Ifedayo Adedapo Kolawole Adeyeye and Laurys

Judge releases name and picture of child abducted by father mistakenly released from prison

A judge has taken the unusual step of releasing the name and picture of a child, and of the father who abducted him, after the father was mistakenly freed from prison.

Judge Hayden said he hoped publicity would help in returning Ifedayo Adeyeye (pictured left) to custody, despite the privacy element of the European Convention on Human Rights. He also said there was a public interest in reporting such a failure of the state.

His judgment was in response to an application from Chris Bryden, counsel acting for the child’s mother Claire N’Djosse, whom the judge also allowed to be named. She is seeking the return of her son Laurys (pictured right) from Nigeria, where he was taken after what the judge called “a planned, carefully executed and brutal abduction”.

Adeyeye was released in error from Pentonville prison where he was being detained after repeatedly refusing to comply with orders to return Laurys.

Ifedayo Adedapo Kolawole Adeyeye      Ifedayo Adedapo Kolawole Adeyeye

Ifedayo Adedapo Kolawole Adeyeye is being sought in connection with the abduction of his son, Laurys.
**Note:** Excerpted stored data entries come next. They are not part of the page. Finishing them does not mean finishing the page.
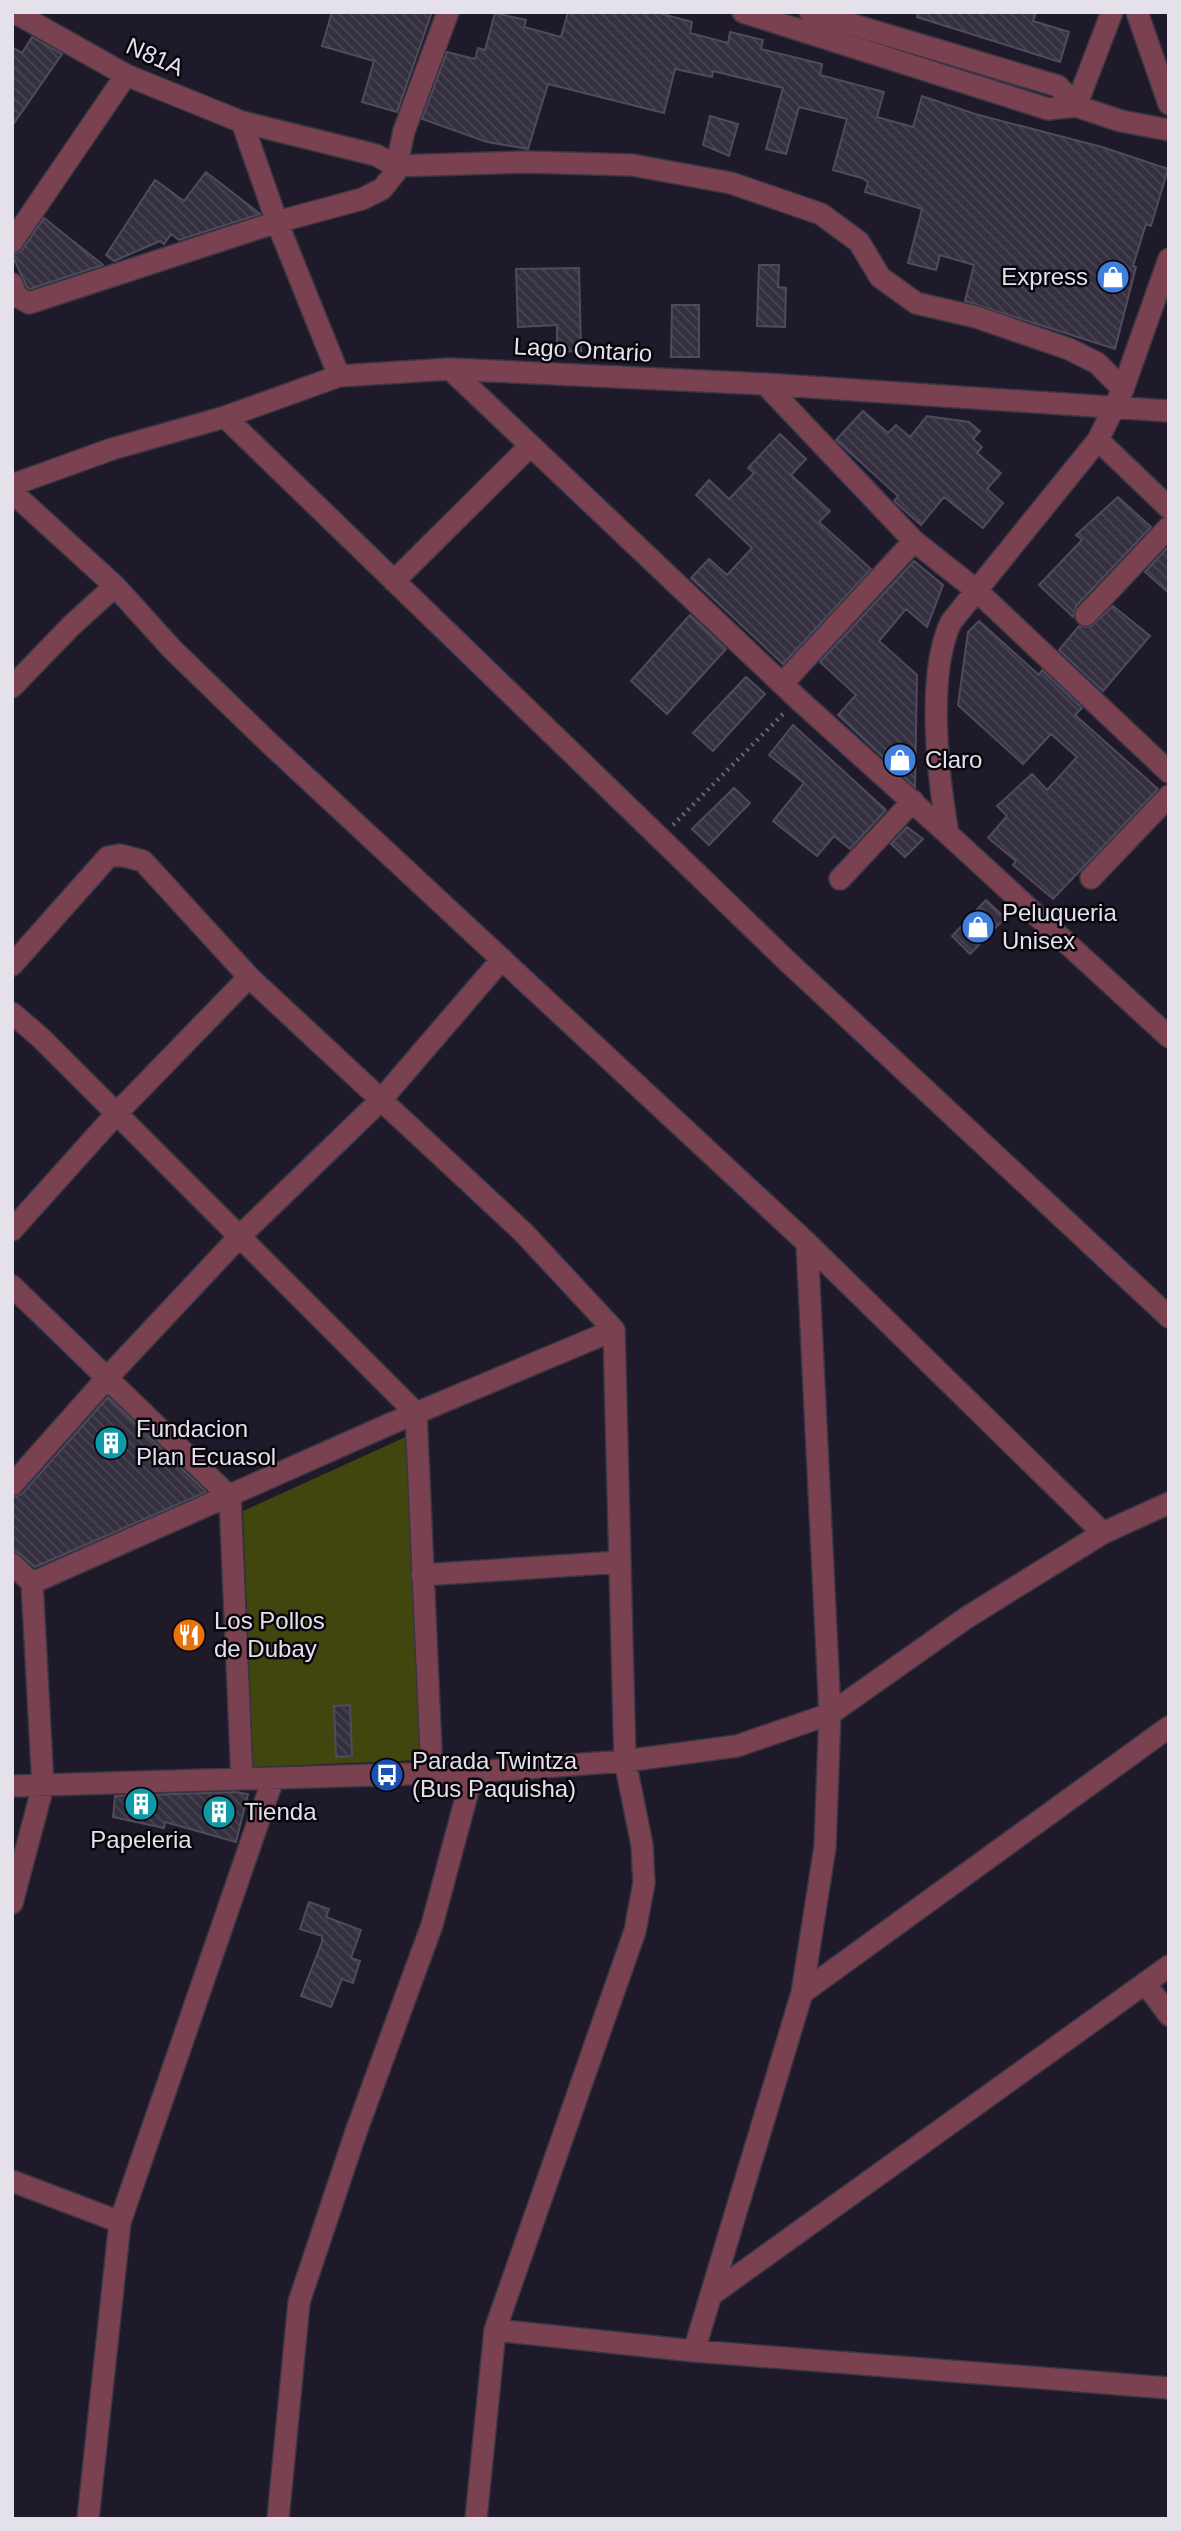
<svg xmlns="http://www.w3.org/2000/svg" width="1181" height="2531" viewBox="0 0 1181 2531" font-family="Helvetica,sans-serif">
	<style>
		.green { fill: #41450e }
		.building { fill: url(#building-back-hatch); stroke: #4f4b5c; stroke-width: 2 }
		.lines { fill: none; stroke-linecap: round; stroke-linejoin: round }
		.minor-casing { stroke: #3b3644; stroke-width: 24 }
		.path { stroke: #6a6673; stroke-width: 4.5; stroke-dasharray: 2 5; stroke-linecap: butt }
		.minor { stroke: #7a4151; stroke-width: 21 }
		.labels { text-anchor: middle; stroke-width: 5; stroke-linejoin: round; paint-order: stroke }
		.street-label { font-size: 24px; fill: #e4e1eb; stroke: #08060c }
		.poi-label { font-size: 24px; fill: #e4e1eb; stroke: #08060c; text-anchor: start }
	</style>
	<defs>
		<pattern id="building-back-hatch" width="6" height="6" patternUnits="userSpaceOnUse" patternTransform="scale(1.75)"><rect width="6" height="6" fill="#343040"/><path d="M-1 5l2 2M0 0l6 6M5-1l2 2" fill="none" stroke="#484452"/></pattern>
	</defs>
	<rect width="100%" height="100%" fill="#1f1a29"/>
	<!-- green -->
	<path class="green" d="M 410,1435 L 423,1760 L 253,1767 L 243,1511 Z"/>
	<!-- building -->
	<path class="building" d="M 332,12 L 432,12 L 397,112 L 362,102 L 374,61 L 322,46 Z
		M 568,12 L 655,12 L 692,22 L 690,33 L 728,43 L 730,32 L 763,40 L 761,49 L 822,64 L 820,75 L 884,92 L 877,117 L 913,127 L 922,96 L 975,114 L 1102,147 L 1168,169 L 1151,226 L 1146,224 L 1133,266 L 1136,267 L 1115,349 L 965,301 L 974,265 L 940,255 L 936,270 L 908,263 L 922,209 L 865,192 L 868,182 L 862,178 L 833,170 L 847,119 L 799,107 L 786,154 L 766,149 L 783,88 L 713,71 L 712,77 L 675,69 L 664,113 L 548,84 L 528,149 L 487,142 L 422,119 L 447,52 L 475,59 L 478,48 L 485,50 L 495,13 L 526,20 L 524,27 L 561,37 Z
		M 918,12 L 1036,12 L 1033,21 L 1069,32 L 1060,62 L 917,17 Z
		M 32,37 L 62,54 L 12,126 L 12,47 L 22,53 Z
		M 710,116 L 738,124 L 729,156 L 703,145 Z
		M 206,172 L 260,214 L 179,240 L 171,234 L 164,244 L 160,241 L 114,261 L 106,255 L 155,180 L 184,201 Z
		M 44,218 L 103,265 L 30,289 L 27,287 L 12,255 L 22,250 Z
		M 759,265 L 779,265 L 778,287 L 786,288 L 785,327 L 757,326 Z
		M 579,268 L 581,351 L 557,352 L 557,325 L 518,327 L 516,269 Z
		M 672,305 L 699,305 L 699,357 L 671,357 Z
		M 863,411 L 888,433 L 896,425 L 910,437 L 927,416 L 969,422 L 980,431 L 973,439 L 982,447 L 977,453 L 1001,473 L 987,489 L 1003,503 L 983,528 L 944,497 L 921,525 L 894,501 L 898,496 L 836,440 Z
		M 780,434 L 806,459 L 791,475 L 830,511 L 819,522 L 871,569 L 783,664 L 691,578 L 709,559 L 727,575 L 752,548 L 696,495 L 709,480 L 729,499 L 754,473 L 748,468 Z
		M 1118,497 L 1151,527 L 1076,606 L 1073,617 L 1039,585 L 1082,540 L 1076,535 Z
		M 1169,546 L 1169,593 L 1145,572 Z
		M 914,561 L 943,585 L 927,627 L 906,609 L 879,641 L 917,675 L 915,787 L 838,715 L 856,695 L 820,662 Z
		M 1113,606 L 1150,636 L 1103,691 L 1059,650 L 1079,626 L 1090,627 Z
		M 690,615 L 726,649 L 667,714 L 631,681 Z
		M 979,621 L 1039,675 L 1042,670 L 1082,708 L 1075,715 L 1158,789 L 1053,899 L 1013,865 L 1016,861 L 988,838 L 1007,816 L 997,806 L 1032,774 L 1047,790 L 1077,757 L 1051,734 L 1023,764 L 958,705 L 968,632 Z
		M 746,677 L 765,694 L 713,751 L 693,733 Z
		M 793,725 L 886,810 L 850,849 L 834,836 L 817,856 L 773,821 L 804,783 L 769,755 Z
		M 734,788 L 750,803 L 709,845 L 692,829 Z
		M 907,827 L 923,839 L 905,857 L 891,844 Z
		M 986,900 L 1005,918 L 970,954 L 952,936 Z
		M 108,1397 L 206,1492 L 35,1567 L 20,1554 L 12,1551 L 12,1498 L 22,1494 Z
		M 350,1705 L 352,1756 L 336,1757 L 334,1706 Z
		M 235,1792 L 248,1794 L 236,1842 L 165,1822 L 164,1828 L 113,1817 L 115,1796 Z
		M 309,1902 L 329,1909 L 326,1917 L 361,1930 L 351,1958 L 360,1961 L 353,1983 L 342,1979 L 331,2007 L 301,1996 L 322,1942 L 322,1936 L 300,1929 Z"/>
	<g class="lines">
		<defs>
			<path id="minor" d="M 14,12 L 126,75 L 242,122 L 376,155 L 396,166 L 526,162 L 632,165 L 731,183 L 821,214 L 859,242 L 880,277 L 916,303 L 976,317 L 1069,349 L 1097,363 L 1123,389
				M 743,12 L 1048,109 L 1076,106 L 1121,121 L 1169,130
				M 810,12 L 1058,86 L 1076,106
				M 1137,12 L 1169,104
				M 1076,106 L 1112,12
				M 242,122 L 277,222 L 339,376
				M 12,242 L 126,75
				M 1169,259 L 1123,389 L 1098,440 L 951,622 C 926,675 938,777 948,834 L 1169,1037
				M 12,284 L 16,296 L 29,303 L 277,222 L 362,199 L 382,189 L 395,173 L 404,131 L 448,12
				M 450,369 L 798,699 L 948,834
				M 765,384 L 914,541 L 976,590 L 1169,772
				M 225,417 L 787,961 L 1169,1317
				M 1098,440 L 1169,508
				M 12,485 L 112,449 L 225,417 L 339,376 L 450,369 L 765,384 L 1169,411
				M 12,492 L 115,586 L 172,649 L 267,741 L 807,1243 L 1103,1533
				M 394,581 L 530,446
				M 1086,615 L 1169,527
				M 782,684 L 914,541
				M 12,687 L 71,626 L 115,586
				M 1091,878 L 1169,796
				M 840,879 L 913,801
				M 12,965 L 108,857 L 120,855 L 143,861 L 249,977 L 524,1233 L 614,1330 L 625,1761 L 642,1845 L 644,1883 L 635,1931 L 495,2330 L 476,2519
				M 12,1013 L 41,1038 L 416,1413 L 432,1774
				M 12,1230 L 117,1113 L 249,977
				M 12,1286 L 230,1497 L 242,1779
				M 12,1485 L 107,1378 L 240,1236 L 381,1100 L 502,959
				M 12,1564 L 32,1583 L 43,1786 L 12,1903
				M 422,1575 L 620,1562
				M 32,1583 L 390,1424 L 614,1330
				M 12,1786 L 473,1772 L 625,1761 L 737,1746 L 830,1714 L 966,1618 L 1103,1533 L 1169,1503
				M 1145,1983 L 1169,2015
				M 802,1993 L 1169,1727
				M 12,2181 L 120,2222
				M 711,2295 L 1169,1966
				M 495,2330 L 694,2351 L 1169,2388
				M 694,2351 L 802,1993 L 825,1847 L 830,1714 L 807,1243
				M 88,2519 L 120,2222 L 273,1779
				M 278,2519 L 299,2302 L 357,2129 L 432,1925 L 473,1772"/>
		</defs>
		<!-- minor casing -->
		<use href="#minor" class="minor-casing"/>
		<!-- path -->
		<path class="path" d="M 673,825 L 785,712"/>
		<!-- minor -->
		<use href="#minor" class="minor"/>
	</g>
	<!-- icons -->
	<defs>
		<symbol id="shop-disc" viewBox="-11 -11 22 22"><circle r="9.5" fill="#3f7fe0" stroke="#08060c"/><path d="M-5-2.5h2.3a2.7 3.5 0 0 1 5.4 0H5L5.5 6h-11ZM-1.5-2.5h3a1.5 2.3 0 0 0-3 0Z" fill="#fff"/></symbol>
		<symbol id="building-disc" viewBox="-11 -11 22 22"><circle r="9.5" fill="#0f9aa8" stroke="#08060c"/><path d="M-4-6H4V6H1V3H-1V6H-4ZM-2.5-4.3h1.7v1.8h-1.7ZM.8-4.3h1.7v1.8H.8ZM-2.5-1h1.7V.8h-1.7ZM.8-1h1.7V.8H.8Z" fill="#fff"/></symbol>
		<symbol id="restaurant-disc" viewBox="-11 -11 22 22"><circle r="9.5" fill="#e8710a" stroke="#08060c"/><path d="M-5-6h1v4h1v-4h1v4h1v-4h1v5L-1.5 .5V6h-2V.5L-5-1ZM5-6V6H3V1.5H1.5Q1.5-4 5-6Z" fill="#fff"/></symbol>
		<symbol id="bus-disc" viewBox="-11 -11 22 22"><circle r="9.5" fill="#1a4fb4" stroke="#08060c"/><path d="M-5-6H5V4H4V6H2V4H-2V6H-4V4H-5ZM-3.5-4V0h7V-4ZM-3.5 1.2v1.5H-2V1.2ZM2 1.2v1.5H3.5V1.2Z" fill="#fff"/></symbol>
	</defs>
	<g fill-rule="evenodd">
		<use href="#shop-disc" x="1094" y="258" width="38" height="38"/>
		<use href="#shop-disc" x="881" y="741" width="38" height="38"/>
		<use href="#shop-disc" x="959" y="908" width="38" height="38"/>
		<use href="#building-disc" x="92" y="1424" width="38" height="38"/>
		<use href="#restaurant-disc" x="170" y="1616" width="38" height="38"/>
		<use href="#bus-disc" x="368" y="1756" width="38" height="38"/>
		<use href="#building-disc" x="122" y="1785" width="38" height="38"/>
		<use href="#building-disc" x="200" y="1793" width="38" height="38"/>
	</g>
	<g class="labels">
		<!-- street labels -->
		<g class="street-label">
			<text transform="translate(155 57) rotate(24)" y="8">N81A</text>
			<text transform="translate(583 350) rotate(3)" y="8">Lago Ontario</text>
		</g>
		<!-- poi labels -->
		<g class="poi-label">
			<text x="1088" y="285" text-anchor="end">Express</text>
			<text x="925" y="768">Claro</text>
			<text x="1002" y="921">Peluqueria<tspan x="1002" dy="28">Unisex</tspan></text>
			<text x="136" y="1437">Fundacion<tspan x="136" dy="28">Plan Ecuasol</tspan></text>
			<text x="214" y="1629">Los Pollos<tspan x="214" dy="28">de Dubay</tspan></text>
			<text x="412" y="1769">Parada Twintza<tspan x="412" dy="28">(Bus Paquisha)</tspan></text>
			<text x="244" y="1820">Tienda</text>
			<text x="141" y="1848" text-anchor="middle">Papeleria</text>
		</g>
	</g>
	<!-- border -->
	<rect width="1181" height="2531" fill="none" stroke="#e4e1eb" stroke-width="28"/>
</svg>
Pictures courtesy of Champion News

The case spans the legal systems of France, where the mother lives and where Laurys was born in April 2021; Nigeria, where Laurys was taken by dual British-Nigerian national Adeyeye and where a Nigerian court has ordered him to stay with a family said to be Adeyeye’s relatives; and the UK, where Laurys has British nationality via his father.

It also involves, as the judge put it, “a balancing exercise” between Articles 8 and 10 of the European Convention on Human Rights. The former protects family privacy and the latter free reporting. But, sitting in the Family Division of the High Court, the judge said that although this was often a difficult balance to strike, that was not the case here.

Adeyeye and Ms N’Djosse met in Grenoble, where they separated before Laurys was born. In 2023 a French court awarded Ms N’Djosse sole custody but said Adeyeye should have contact. In July 2024 Laurys spent his first night with Adeyeye, but he did not return. Instead Adeyeye took him via England to Nigeria.

 

Laurys     Laurys      Laurys

The court took the unusual step of permitting the names and images of father and child to be placed in the public domain. Pictures courtesy of Champion News

French authorities issued an international arrest warrant, and Adeyeye was detained in the UK in December 2024. Laurys remained in Nigeria, subject to guardianship orders that Judge Hayden said were based on “false and probably fraudulent information indicating that both parents had consented”.

But, the judge said, “Nigeria is not a signatory to the 1980 Hague Convention on International Child Abduction, and there is no treaty-based mechanism for securing Laurys’s return to France”.

After Adeyeye’s’ arrest, the UK courts granted Location and Return Orders to London or Paris. Adeyeye’s bid to appeal against these was refused, and in November last year he was found in contempt of court for being in breach of the orders and sentenced to six months in prison. During this time he was found to be in further breach and sentenced to another 12 months, only to be mistakenly released.

In an email dated two days after the release, Pentonville prison apologised for their error and said they “will be contacting the police”. The judge said this indicated nothing had yet been done and that the email generally displayed “an alarming lack of urgency”.

Judge Hayden said the release had devastated Ms N’Djosse as Adeyeye’s detention was “the best, perhaps only, hope for the reunification of this boy with his mother”.

The abduction was, the judge said, “at the very top end of the index of gravity. In the Criminal Courts of England and Wales, it would attract a lengthy prison sentence.”

He said Ms N’Djosse’s pain was “visceral and unbearable to watch”. Laurys was a child who “had never spent a night away from her before and whom she has not seen since”, and who must have been “terrified, missing his home, his mother, his friends, his entire world”.

The judge concluded by saying he would be sending a copy of his judgment directly to the governor of HMP Pentonville to be passed immediately to the chief constable of the Metropolitan Police.